The rumblings of discontent at Malaga continue to simmer beneath the surface despite a first victory of the season against Real Sociedad at the weekend. Los Blanquiazules had set an unwanted La Liga record by not scoring in their opening six fixtures, a beginning to the campaign that has left fans wondering if the club may be in freefall since owner Sheikh Abdullah bin Nasser Al-Thani decided to withdraw his financial backing three years ago.
Judging by postings on social networks the Malaga faithful are concerned an imminent crisis is brewing, particularly as three of the club’s brightest home-grown talents in Juanmi, Samuel Garcia and Samu Castillejo were all sold in the summer, while Sergi Darder was allowed to depart for Lyon. The combined fee for all four totalled a healthy €36m to pour into the coffers, yet supporters are less than impressed that their replacements have been brought in at minimal cost with just €1.5m being spent.
Unsurprisingly, feelings have been running high and while there has been no outright show of animosity towards Al-Thani by the vast majority, chants of “vete ya!” [Go now!] were heard after the recent 1-0 home defeat to Villarreal. In addition, slogans were painted on the walls of La Rosaleda some weeks ago imploring the Qatari owner to sell up and leave in light of interest shown by potential investors, most notably from China, while a roundabout in the city named in his honour was defaced.
Al-Thani’s 26-year-old son Nasser, named Vice-President following the resignation of Moayad Shatat in June after three years in the position, recently underlined his family’s commitment to the club, although his brother Nayef unnecessarily weighed into matters by issuing a thinly-veiled threat to Malaga supporters via Twitter.
“This is my Twitter account,” the post began. “Just try to insult my family in any way and see what will happen to you. The only thing you think about is winning. Well, that’s not football. Where exactly were Malaga in 2007-08? Think before you speak.

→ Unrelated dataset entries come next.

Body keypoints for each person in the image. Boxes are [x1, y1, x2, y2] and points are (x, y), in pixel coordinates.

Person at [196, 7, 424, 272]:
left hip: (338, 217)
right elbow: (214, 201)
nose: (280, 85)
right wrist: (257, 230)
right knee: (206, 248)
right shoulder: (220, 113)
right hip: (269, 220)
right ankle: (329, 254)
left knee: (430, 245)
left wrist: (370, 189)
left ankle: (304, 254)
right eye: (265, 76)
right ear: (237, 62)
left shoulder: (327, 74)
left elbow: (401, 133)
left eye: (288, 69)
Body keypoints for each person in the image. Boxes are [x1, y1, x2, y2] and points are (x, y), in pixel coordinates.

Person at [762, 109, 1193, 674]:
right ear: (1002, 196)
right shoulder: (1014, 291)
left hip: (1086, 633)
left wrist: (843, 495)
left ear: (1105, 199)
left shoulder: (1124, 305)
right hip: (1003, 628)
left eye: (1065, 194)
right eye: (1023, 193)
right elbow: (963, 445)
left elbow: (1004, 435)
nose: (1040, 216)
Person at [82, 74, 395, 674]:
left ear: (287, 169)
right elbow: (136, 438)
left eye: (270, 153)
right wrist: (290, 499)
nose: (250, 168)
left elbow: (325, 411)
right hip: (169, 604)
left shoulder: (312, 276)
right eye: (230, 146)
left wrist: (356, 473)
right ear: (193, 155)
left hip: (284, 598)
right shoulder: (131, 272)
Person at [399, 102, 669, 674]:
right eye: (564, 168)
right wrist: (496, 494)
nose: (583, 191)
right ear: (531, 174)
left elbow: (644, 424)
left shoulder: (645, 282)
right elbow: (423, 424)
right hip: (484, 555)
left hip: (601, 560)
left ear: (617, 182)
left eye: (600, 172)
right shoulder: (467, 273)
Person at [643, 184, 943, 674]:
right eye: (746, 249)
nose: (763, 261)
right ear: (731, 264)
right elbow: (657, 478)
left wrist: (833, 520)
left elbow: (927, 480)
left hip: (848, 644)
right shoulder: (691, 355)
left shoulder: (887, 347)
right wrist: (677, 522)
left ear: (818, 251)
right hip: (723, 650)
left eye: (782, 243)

Open your eyes, look what has happened at Malaga over the last five years, and you think we are going to stop? To be honest, I’m very proud of my father for building a great team.”

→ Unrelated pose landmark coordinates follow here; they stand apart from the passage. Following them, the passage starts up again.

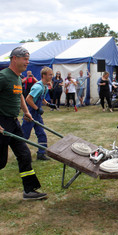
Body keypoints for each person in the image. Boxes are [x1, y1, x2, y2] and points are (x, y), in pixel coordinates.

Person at [0, 46, 47, 200]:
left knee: (25, 154)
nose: (27, 62)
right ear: (14, 58)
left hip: (13, 122)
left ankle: (29, 190)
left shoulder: (18, 78)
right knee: (1, 161)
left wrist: (26, 111)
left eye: (28, 59)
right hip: (2, 122)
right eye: (24, 59)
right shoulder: (4, 77)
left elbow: (19, 94)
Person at [22, 66, 57, 160]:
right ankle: (20, 154)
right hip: (30, 113)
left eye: (52, 74)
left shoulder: (44, 86)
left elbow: (41, 98)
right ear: (43, 75)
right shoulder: (38, 86)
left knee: (41, 134)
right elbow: (28, 99)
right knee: (24, 136)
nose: (51, 76)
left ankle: (41, 154)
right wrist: (37, 108)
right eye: (50, 75)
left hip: (36, 115)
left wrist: (49, 104)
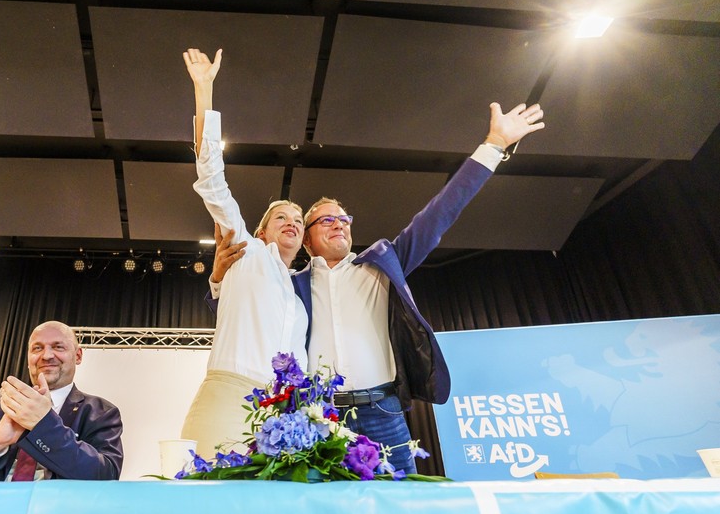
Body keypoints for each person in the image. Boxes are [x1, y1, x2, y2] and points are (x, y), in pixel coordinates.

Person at [211, 100, 546, 473]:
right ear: (306, 241)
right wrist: (217, 281)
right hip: (321, 418)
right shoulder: (291, 286)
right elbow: (241, 315)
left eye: (344, 219)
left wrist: (494, 145)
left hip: (384, 412)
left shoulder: (382, 265)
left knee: (402, 510)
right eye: (326, 221)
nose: (339, 225)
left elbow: (439, 213)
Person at [180, 47, 309, 459]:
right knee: (208, 504)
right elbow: (212, 179)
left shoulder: (299, 292)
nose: (292, 221)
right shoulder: (245, 250)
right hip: (231, 395)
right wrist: (204, 92)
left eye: (299, 219)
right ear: (261, 230)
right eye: (282, 216)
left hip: (288, 410)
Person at [0, 320, 123, 481]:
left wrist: (44, 424)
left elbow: (106, 475)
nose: (46, 356)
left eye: (58, 347)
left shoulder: (101, 411)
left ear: (77, 356)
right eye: (37, 348)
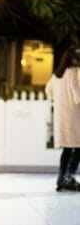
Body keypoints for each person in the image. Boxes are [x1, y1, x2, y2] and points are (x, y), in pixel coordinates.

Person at [45, 46, 80, 191]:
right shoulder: (73, 72)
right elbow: (76, 94)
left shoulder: (56, 75)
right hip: (73, 116)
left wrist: (57, 101)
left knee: (67, 148)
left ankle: (61, 178)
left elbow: (48, 91)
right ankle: (69, 176)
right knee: (78, 146)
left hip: (61, 116)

The owner himself then got in on the act, again via Twitter, by responding angrily to those who have questioned his commitment to the club and lack of funding in recent times, whilst defending his leadership and investment since taking over in June 2010. He also had words for Darder and suggested he come clean about his transfer.
“If you are a human being, which I am too, and if you love the club, there is nobody on earth who loves it more than me,” he posted. “Some fans ask me to do something but do I have a magic wand? I have put €290m in, more money than any other club, and have not placed a euro in my pocket. What is the money you are talking about? I’m sorry I can’t get the respect of people who do not belong to the club. They just want to talk and show discord. With regard to Sergi Darder, I ask him to hold a Press conference and tell the truth.”
The opening set of fixtures has pitted Malaga against five of last term’s top six in the opening eight games and has not helped their cause. However, a season-defining period will quite possibly arrive as early as between the end of October and the beginning of December, when they face matches against Deportivo La Coruna, Sporting Gijon, Real Betis, Espanyol and Granada, where they will expect to pick up a decent number of points. A failure to do so may have serious repercussions.
The one constant in all this has been the way in which the fans have got behind the players, despite reservations they are less than adequate acquisitions. Coach Javi Gracia has also had his name consistently chanted at home games and, while he was openly critical of the club’s hierarchy at the way in which Darder was sold, his work ethic and the way he quietly goes about his daily business and conducts himself has endeared him to everyone behind the scenes.
On the whole, an unhappy state of affairs on the face of it, one that will need to be resolved one way or the other, with results on the pitch sure to be the determining factor as the season progresses. Nonetheless, should things turn sour even before the end of the year the complaints could turn into outright revolt on the Costa del Sol.